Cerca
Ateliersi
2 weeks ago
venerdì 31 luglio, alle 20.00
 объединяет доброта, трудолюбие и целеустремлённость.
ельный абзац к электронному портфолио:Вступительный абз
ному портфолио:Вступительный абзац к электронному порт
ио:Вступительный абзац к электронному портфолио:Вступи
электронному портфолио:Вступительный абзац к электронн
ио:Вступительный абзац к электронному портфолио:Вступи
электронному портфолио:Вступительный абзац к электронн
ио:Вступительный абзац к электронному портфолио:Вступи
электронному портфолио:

• • • •

Brief
The complete listing must be printed again exactly as given.

Completed exercise
Cerca
Ateliersi
2 weeks ago
venerdì 31 luglio, alle 20.00
 объединяет доброта, трудолюбие и целеустремлённость.
ельный абзац к электронному портфолио:Вступительный абз
ному портфолио:Вступительный абзац к электронному порт
ио:Вступительный абзац к электронному портфолио:Вступи
электронному портфолио:Вступительный абзац к электронн
ио:Вступительный абзац к электронному портфолио:Вступи
электронному портфолио:Вступительный абзац к электронн
ио:Вступительный абзац к электронному портфолио:Вступи
электронному портфолио:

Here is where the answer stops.